You can access the free HTML edition of FLP either by going to the home page of www.feynmanlectures.info and clicking on "Read," or you can go directly to it at either of two servers:
(So what's the difference between the servers? I maintain the site at feynmanlectures.info, so changes are reflected there immediately. On the other hand, feynmanlectures.caltech.edu is generally faster and more responsive. The entire edition is mirrored from feynmanlectures.info to feynmanlectures.caltech.edu every day, so the latter is current within 24 hours.)
- hope you enjoy the new edition! If you like it, please tell your friends.
Editor, The Feynman Lectures on Physics, New Millennium Edition
P.S. If you've received this email more than once, I apologize.

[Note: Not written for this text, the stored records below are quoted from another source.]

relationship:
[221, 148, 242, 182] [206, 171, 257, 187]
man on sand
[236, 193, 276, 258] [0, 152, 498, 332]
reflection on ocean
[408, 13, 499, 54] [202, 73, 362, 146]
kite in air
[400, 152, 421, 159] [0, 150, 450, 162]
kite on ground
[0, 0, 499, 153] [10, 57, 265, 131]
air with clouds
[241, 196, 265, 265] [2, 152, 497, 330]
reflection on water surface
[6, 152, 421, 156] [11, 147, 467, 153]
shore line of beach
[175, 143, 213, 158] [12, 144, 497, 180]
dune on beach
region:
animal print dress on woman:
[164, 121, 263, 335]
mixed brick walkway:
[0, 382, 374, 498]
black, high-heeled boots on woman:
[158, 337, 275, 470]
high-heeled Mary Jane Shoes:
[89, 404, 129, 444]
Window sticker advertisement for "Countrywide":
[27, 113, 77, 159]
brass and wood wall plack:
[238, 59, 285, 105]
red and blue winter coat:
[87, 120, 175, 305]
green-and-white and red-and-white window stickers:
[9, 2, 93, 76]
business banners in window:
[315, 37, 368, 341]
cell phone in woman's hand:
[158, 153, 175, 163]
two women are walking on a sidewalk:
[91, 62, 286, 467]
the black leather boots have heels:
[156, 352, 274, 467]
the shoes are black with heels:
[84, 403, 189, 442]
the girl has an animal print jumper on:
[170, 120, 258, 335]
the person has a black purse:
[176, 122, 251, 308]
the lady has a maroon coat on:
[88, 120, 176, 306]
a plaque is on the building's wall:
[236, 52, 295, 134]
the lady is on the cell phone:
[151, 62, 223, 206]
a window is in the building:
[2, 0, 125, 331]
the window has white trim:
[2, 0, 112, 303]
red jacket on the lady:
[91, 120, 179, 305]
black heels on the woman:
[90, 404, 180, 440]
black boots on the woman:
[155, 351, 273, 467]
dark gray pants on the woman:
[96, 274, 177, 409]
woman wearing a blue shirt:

We're having some problems with our mail servers this morning!
BTW - Nice touch on the equations.
Go forth and use wget on your own machines!
Maybe we're not all smart enough for this, but it does make sense that if we understand the problem well, then the calculation for it will be obvious.
I have been trying to get this book online,but apparently only Microsoft's Project Tuva had a right to them.So one had to watch them on a Windows platform requiring software that cant seem to run on my machine
I suppose you must mean that most people do not get an immediate material benefit out of art. But there is so much more in life than that.